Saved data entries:
BEGIN
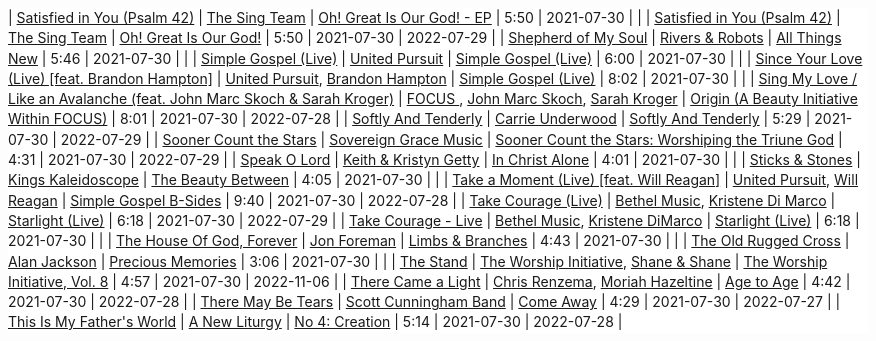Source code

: | [Satisfied in You \(Psalm 42\)](https://open.spotify.com/track/0ML25KciIhm4UgAVKrDjAo) | [The Sing Team](https://open.spotify.com/artist/1laNwx3Sgr12cbdw3UTROn) | [Oh! Great Is Our God! \- EP](https://open.spotify.com/album/6Qwaa0eRLxUUOgZbopMY41) | 5:50 | 2021-07-30 |  |
| [Satisfied in You \(Psalm 42\)](https://open.spotify.com/track/40jK6rrM6gR5Bju6EuyP2P) | [The Sing Team](https://open.spotify.com/artist/1laNwx3Sgr12cbdw3UTROn) | [Oh! Great Is Our God!](https://open.spotify.com/album/0ADYG6esFFJ0I3vfktmMTE) | 5:50 | 2021-07-30 | 2022-07-29 |
| [Shepherd of My Soul](https://open.spotify.com/track/5JNhtYiyGpQQ6pDFtfpLLz) | [Rivers & Robots](https://open.spotify.com/artist/41yDmxekjnWShKi6nRmzZ4) | [All Things New](https://open.spotify.com/album/3jXUhc7v2rGvSJss6cxt6a) | 5:46 | 2021-07-30 |  |
| [Simple Gospel \(Live\)](https://open.spotify.com/track/1laUzJ0NBV7iwWCcquCxcN) | [United Pursuit](https://open.spotify.com/artist/4YCpRzudpG6AeE0IvCjiGo) | [Simple Gospel \(Live\)](https://open.spotify.com/album/3gQerhWK0nFDxmqRZww8Qp) | 6:00 | 2021-07-30 |  |
| [Since Your Love \(Live\) \[feat\. Brandon Hampton\]](https://open.spotify.com/track/0XPZo7uag05Vi90Tz0G8ry) | [United Pursuit](https://open.spotify.com/artist/4YCpRzudpG6AeE0IvCjiGo), [Brandon Hampton](https://open.spotify.com/artist/5dC9jxV6hFvZpUmxvEKyQQ) | [Simple Gospel \(Live\)](https://open.spotify.com/album/3gQerhWK0nFDxmqRZww8Qp) | 8:02 | 2021-07-30 |  |
| [Sing My Love / Like an Avalanche \(feat\. John Marc Skoch & Sarah Kroger\)](https://open.spotify.com/track/5HLQdmLAZhEqVo5slSeTIE) | [FOCUS ](https://open.spotify.com/artist/3864XPpbFZbVDI2wY1qdjK), [John Marc Skoch](https://open.spotify.com/artist/1LQ166KWgN5KLIqT20qe12), [Sarah Kroger](https://open.spotify.com/artist/22cW8LmhiJAWAaFd0cfEbH) | [Origin \(A Beauty Initiative Within FOCUS\)](https://open.spotify.com/album/3gualeeJFIImqVS26w6Tzn) | 8:01 | 2021-07-30 | 2022-07-28 |
| [Softly And Tenderly](https://open.spotify.com/track/3RVSPxPCT29wt3NgJgAQNn) | [Carrie Underwood](https://open.spotify.com/artist/4xFUf1FHVy696Q1JQZMTRj) | [Softly And Tenderly](https://open.spotify.com/album/0Mi5UCbI2mPA4Ws6Ql60Wj) | 5:29 | 2021-07-30 | 2022-07-29 |
| [Sooner Count the Stars](https://open.spotify.com/track/3Eao8XJ5auwZRSIMjL6oHq) | [Sovereign Grace Music](https://open.spotify.com/artist/6MYKRhEIKscR8qdGlvpk9y) | [Sooner Count the Stars: Worshiping the Triune God](https://open.spotify.com/album/4nnETGFb2jOnogd5TUc4bw) | 4:31 | 2021-07-30 | 2022-07-29 |
| [Speak O Lord](https://open.spotify.com/track/5S3KGLRJlrwZq0xfT3VLdV) | [Keith & Kristyn Getty](https://open.spotify.com/artist/0I4Bk2s2BUJyykCwtxx8Xx) | [In Christ Alone](https://open.spotify.com/album/6ZVTgCnYuK6Y5TFO4lna5V) | 4:01 | 2021-07-30 |  |
| [Sticks & Stones](https://open.spotify.com/track/236Joyhsvc06vmBkKjCFwf) | [Kings Kaleidoscope](https://open.spotify.com/artist/6P9fFbQ875B2bnmdiYwN9A) | [The Beauty Between](https://open.spotify.com/album/22dJNerbGPZtrsoAjyTy9y) | 4:05 | 2021-07-30 |  |
| [Take a Moment \(Live\) \[feat\. Will Reagan\]](https://open.spotify.com/track/3J7vBrecAaQpAf5CpbXpj4) | [United Pursuit](https://open.spotify.com/artist/4YCpRzudpG6AeE0IvCjiGo), [Will Reagan](https://open.spotify.com/artist/3P9Tb34QQEWyjm1pYdPfOP) | [Simple Gospel B\-Sides](https://open.spotify.com/album/3HwQXwC4V5Gbhwz8QJ6t80) | 9:40 | 2021-07-30 | 2022-07-28 |
| [Take Courage \(Live\)](https://open.spotify.com/track/1h8OjoX94lp8npq80D6yLK) | [Bethel Music](https://open.spotify.com/artist/26T4yOaOoFJvUvxR87Y9HO), [Kristene Di Marco](https://open.spotify.com/artist/63hMbJ08jrIVgp9rdxivpP) | [Starlight \(Live\)](https://open.spotify.com/album/2sjw2PGhdFIHpVbamv41q0) | 6:18 | 2021-07-30 | 2022-07-29 |
| [Take Courage \- Live](https://open.spotify.com/track/6fiARGC2wsBpuOech1FAun) | [Bethel Music](https://open.spotify.com/artist/26T4yOaOoFJvUvxR87Y9HO), [Kristene DiMarco](https://open.spotify.com/artist/0uWNGisbRTdz6E5O3V3Sc8) | [Starlight \(Live\)](https://open.spotify.com/album/1m7Bc6eGK8BgjTpwprlhUh) | 6:18 | 2021-07-30 |  |
| [The House Of God, Forever](https://open.spotify.com/track/11DoHAnnLO1kK2FTyzs5Uv) | [Jon Foreman](https://open.spotify.com/artist/5D3h9ZoobhetjXw3dKhcaq) | [Limbs & Branches](https://open.spotify.com/album/6i971rX8SB9Ad5IcpDRysI) | 4:43 | 2021-07-30 |  |
| [The Old Rugged Cross](https://open.spotify.com/track/4jTPlQp1YnJFmP3tIzLcmN) | [Alan Jackson](https://open.spotify.com/artist/4mxWe1mtYIYfP040G38yvS) | [Precious Memories](https://open.spotify.com/album/010wiwXUvegsmlERAv7vMe) | 3:06 | 2021-07-30 |  |
| [The Stand](https://open.spotify.com/track/2JwkJmy6oO38biks4DHDfK) | [The Worship Initiative](https://open.spotify.com/artist/1bMkQIx4MpNHLxoylvipdQ), [Shane & Shane](https://open.spotify.com/artist/2LFbgsbEhfilNpQYW7mied) | [The Worship Initiative, Vol\. 8](https://open.spotify.com/album/10mYLdNmVV5zvPO6EVxzPB) | 4:57 | 2021-07-30 | 2022-11-06 |
| [There Came a Light](https://open.spotify.com/track/4qBzmRgakEiYxjLBCFE6Mr) | [Chris Renzema](https://open.spotify.com/artist/2hIvOHaLTl9XCyCbNPwYzT), [Moriah Hazeltine](https://open.spotify.com/artist/3pwbLGS9TlajL4oRfZzOKR) | [Age to Age](https://open.spotify.com/album/6d5DkpOtxu5FyXsqJ8aRVj) | 4:42 | 2021-07-30 | 2022-07-28 |
| [There May Be Tears](https://open.spotify.com/track/1oe3sWhApeuqleeD16rtgi) | [Scott Cunningham Band](https://open.spotify.com/artist/440q5WuNyKO9LHgZACm6bf) | [Come Away](https://open.spotify.com/album/1geY7Bt8b8q1HOn8EOpFIk) | 4:29 | 2021-07-30 | 2022-07-27 |
| [This Is My Father's World](https://open.spotify.com/track/5MBHprWbl2bkNplRVarZ6Q) | [A New Liturgy](https://open.spotify.com/artist/5WeVXS5COv8kOfCkfe5YMW) | [No 4: Creation](https://open.spotify.com/album/1xBXUvPWnFj7NaKNNweqEz) | 5:14 | 2021-07-30 | 2022-07-28 |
END
ABOUT THIS EXERCISE:
Search the data above and return each line in which "There" occurs.

RESPONSE:
| [There Came a Light](https://open.spotify.com/track/4qBzmRgakEiYxjLBCFE6Mr) | [Chris Renzema](https://open.spotify.com/artist/2hIvOHaLTl9XCyCbNPwYzT), [Moriah Hazeltine](https://open.spotify.com/artist/3pwbLGS9TlajL4oRfZzOKR) | [Age to Age](https://open.spotify.com/album/6d5DkpOtxu5FyXsqJ8aRVj) | 4:42 | 2021-07-30 | 2022-07-28 |
| [There May Be Tears](https://open.spotify.com/track/1oe3sWhApeuqleeD16rtgi) | [Scott Cunningham Band](https://open.spotify.com/artist/440q5WuNyKO9LHgZACm6bf) | [Come Away](https://open.spotify.com/album/1geY7Bt8b8q1HOn8EOpFIk) | 4:29 | 2021-07-30 | 2022-07-27 |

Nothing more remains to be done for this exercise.